Who wouldn’t want to see in one place six masterpieces reunited after four centuries? Especially when they were painted for a king? You can go from one to another and then stand back to see the overall impact. What an opportunity! This exhibition sure beat visiting several museums in different countries.
The Poesie’s Six Paintings
The Poesie’s six paintings included:
- Danaë
- Venus and Adonis
- Diana and Actaeon
- Diana and Callisto
- Perseus and Andromeda
- The Rape of Europa
It concludes with portraits of King Philip II (Titian) and his wife, Mary Tudor.

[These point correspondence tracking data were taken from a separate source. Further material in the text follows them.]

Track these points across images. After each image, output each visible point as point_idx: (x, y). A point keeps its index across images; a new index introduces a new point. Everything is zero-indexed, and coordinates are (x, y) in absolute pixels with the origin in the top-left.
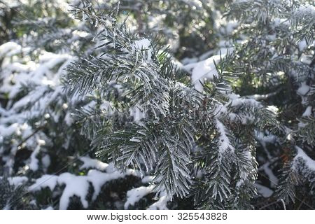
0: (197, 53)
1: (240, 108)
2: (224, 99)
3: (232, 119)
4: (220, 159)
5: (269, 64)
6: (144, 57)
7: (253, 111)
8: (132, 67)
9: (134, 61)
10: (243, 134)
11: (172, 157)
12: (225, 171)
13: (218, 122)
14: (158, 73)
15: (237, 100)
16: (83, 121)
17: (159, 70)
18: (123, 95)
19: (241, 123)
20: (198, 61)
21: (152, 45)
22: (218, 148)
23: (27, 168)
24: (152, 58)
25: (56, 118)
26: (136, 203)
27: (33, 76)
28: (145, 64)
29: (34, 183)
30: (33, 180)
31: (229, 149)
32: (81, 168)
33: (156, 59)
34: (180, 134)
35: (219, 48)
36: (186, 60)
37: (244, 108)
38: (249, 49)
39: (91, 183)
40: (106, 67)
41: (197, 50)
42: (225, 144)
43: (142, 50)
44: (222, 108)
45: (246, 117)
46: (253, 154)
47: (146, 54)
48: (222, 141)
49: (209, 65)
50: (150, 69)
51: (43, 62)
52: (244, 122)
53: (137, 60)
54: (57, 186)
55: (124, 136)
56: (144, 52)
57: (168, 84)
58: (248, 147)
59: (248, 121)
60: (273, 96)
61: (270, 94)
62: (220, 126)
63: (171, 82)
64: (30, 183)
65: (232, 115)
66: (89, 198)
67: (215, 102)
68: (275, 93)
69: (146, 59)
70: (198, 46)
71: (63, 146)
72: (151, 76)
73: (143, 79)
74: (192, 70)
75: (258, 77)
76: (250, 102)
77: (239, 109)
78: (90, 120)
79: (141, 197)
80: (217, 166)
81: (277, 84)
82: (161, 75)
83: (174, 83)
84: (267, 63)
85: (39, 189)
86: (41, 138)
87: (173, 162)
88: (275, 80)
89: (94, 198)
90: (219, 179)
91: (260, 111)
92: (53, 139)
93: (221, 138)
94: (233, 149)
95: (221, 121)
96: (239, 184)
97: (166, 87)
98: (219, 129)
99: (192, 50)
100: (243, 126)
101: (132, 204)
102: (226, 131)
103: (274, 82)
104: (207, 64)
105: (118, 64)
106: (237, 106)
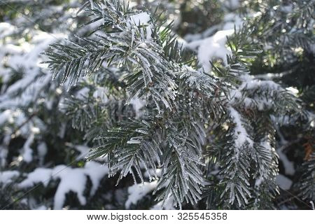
0: (200, 29)
1: (256, 91)
2: (237, 82)
3: (247, 105)
4: (237, 156)
5: (287, 39)
6: (142, 35)
7: (272, 94)
8: (127, 49)
9: (129, 40)
10: (260, 122)
11: (181, 160)
12: (243, 170)
13: (232, 110)
14: (161, 55)
15: (252, 82)
16: (74, 112)
17: (161, 51)
18: (120, 80)
19: (257, 109)
20: (202, 38)
21: (151, 20)
22: (234, 142)
23: (20, 159)
24: (153, 36)
25: (49, 105)
26: (138, 201)
27: (27, 58)
28: (143, 44)
29: (25, 178)
30: (25, 175)
31: (247, 143)
32: (79, 158)
33: (157, 37)
34: (189, 128)
35: (225, 23)
36: (189, 37)
37: (262, 91)
38: (262, 22)
39: (88, 177)
40: (96, 49)
41: (199, 25)
42: (242, 137)
43: (139, 27)
44: (236, 93)
45: (262, 101)
46: (272, 145)
47: (145, 31)
48: (239, 133)
49: (217, 42)
50: (150, 50)
51: (38, 43)
52: (261, 107)
53: (133, 39)
54: (51, 181)
55: (120, 134)
56: (142, 29)
57: (173, 68)
58: (266, 137)
59: (265, 106)
60: (289, 75)
61: (285, 73)
62: (235, 114)
63: (176, 65)
64: (22, 178)
65: (248, 101)
66: (86, 194)
67: (228, 86)
68: (290, 72)
69: (146, 38)
70: (200, 22)
71: (58, 134)
72: (151, 60)
73: (141, 63)
74: (197, 48)
75: (274, 54)
76: (267, 84)
77: (254, 93)
78: (83, 111)
79: (144, 194)
80: (234, 164)
81: (292, 61)
82: (164, 58)
83: (181, 66)
84: (284, 38)
85: (32, 185)
86: (35, 125)
87: (183, 167)
88: (290, 57)
89: (93, 192)
90: (237, 180)
91: (280, 96)
92: (49, 126)
93: (236, 130)
94: (251, 143)
95: (235, 108)
96: (258, 183)
97: (171, 72)
98: (234, 118)
99: (194, 25)
100: (260, 113)
101: (135, 202)
102: (242, 120)
103: (289, 59)
104: (215, 41)
105: (111, 45)
106: (252, 90)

Ironically, the Poesie presented women in exactly the opposite way to what we saw in “By Her Hand” at the Wadsworth Athenaeum. The female subjects of these paintings exist in relation to men and are, at best, ignored by their male companions. At worse, they suffer sexual violence at their hands. Only one, the Danaë, depicts two women with no male presence.
Although the works are undeniable masterpieces, I found myself disturbed by their images. While we cannot judge the culture of the Spanish royal court of 400 years ago, we also cannot overlook how far we have come since then. We are children of our time, people of the 21st century, and, at least for me, feminists in outlook.
Although the title of the show is “Women, Myth and Power,” these women have no power. Titian’s paintings display them naked, vulnerable, and victimized.
Unlike Philip II, we no longer see such images of rape and other violence against women as acceptable parts of a male-dominated culture. I can only imagine what Artemesia Gentileschi would have thought of these collected paintings.
Would she have shown Europa actively resisting Zeus’s bull instead of being passively carried away while her women wail helplessly on the far shore? Would she have depicted a clothed Venus standing firm and forcefully keeping Acteon in place instead of naked and reclining off balance? I doubt Ms. Gentileschi would have painted the story of Diana and Callisto at all.
Three Exhibits to End the Year
There you have it: three fascinating art exhibits that not only expanded my knowledge and experience but caused me to think and wonder. If I can find three more of such power and importance in 2022, it will make the coming year something to look forward to.